Now, why exactly did I bring this schoolwork home? I honestly have no clue. Maybe I thought I was going to find some time this weekend to actually get it graded so I could get it back to the students on Monday. But I think from the start that I was really totally deluding myself, not that I haven’t done that sort of thing before. That’s why I love being a member of a four-teacher team. They remind me that we’re all there to help each other, that I don’t have to fight it out over the weekend. And yet I still brought this work home.
I remember when I was a new teacher and I had absolutely no idea how much work I needed to assign my classes. It’s one thing they don’t teach you in “teacher school,” aka my education courses.

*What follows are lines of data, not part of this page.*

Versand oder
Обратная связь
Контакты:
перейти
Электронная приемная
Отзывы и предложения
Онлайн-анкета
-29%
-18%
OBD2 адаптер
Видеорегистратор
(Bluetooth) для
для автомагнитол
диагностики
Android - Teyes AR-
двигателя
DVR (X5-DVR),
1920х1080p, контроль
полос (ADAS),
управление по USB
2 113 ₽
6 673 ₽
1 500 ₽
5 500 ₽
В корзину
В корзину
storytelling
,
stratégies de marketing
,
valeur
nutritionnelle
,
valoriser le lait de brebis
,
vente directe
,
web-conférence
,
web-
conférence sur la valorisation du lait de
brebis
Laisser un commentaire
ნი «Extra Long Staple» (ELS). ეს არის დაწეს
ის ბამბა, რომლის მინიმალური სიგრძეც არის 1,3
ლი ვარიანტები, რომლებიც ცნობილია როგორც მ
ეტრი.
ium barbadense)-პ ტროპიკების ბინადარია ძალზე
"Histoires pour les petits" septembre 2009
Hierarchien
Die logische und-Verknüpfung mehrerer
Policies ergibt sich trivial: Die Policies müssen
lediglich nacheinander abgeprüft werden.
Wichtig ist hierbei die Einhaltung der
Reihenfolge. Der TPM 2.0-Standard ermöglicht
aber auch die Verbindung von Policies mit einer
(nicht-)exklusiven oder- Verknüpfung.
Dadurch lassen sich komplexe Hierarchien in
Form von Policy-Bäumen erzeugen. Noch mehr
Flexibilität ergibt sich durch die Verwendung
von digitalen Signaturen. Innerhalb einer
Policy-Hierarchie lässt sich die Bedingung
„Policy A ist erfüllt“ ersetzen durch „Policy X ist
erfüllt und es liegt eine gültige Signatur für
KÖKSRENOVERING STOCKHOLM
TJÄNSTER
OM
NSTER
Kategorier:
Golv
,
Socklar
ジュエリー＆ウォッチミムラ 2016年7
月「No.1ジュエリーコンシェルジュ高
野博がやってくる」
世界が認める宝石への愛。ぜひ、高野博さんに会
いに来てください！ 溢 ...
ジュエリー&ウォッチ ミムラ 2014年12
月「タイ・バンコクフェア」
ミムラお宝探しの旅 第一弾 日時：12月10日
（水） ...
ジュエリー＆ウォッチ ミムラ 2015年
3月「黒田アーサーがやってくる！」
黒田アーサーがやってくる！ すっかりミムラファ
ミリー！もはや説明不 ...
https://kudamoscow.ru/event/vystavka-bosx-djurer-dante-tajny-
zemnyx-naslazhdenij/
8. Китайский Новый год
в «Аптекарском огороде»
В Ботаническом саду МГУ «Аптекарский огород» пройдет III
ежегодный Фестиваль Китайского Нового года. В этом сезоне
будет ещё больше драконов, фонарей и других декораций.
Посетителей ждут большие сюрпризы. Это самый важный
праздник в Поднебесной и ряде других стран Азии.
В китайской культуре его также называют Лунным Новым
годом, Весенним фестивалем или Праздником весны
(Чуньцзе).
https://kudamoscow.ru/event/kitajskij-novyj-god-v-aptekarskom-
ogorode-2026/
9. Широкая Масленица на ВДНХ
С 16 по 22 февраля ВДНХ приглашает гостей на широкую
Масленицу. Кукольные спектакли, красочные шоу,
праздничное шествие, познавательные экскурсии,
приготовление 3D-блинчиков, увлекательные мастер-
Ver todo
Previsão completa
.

I learned so much about methodology, how students learn, creating a lesson plan, and ideology, but not one instructor taught me how to truly manage time. That’s why I found myself that first weekend drowning in paperwork. I had assigned four writing assignments that week and promised to get them back by Monday. Needless to say, I got no sleep at all that weekend, and I looked like one of those zombies from The Walking Dead when I got to school that day.
Never again. I learned pretty quickly to stagger writing assignments so that they didn’t swamp me and so that the students aren’t constantly asking why they haven’t gotten their work back yet. I also learned not to promise that papers will be back to them on a specific date unless I know for sure I’ll have the time to get to them. And that’s how I gained back some semblance of a weekend while teaching. So, these papers over on the desk. Perhaps I’ll get to them later tonight.
Sam
I think all teachers can really relate to this!
Thank you! It takes a lot of learning to teach.
Grading writing assignments is the WORST.
I just stopped fixing things, circled them instead and had the kids fix them to get back some of the lost points.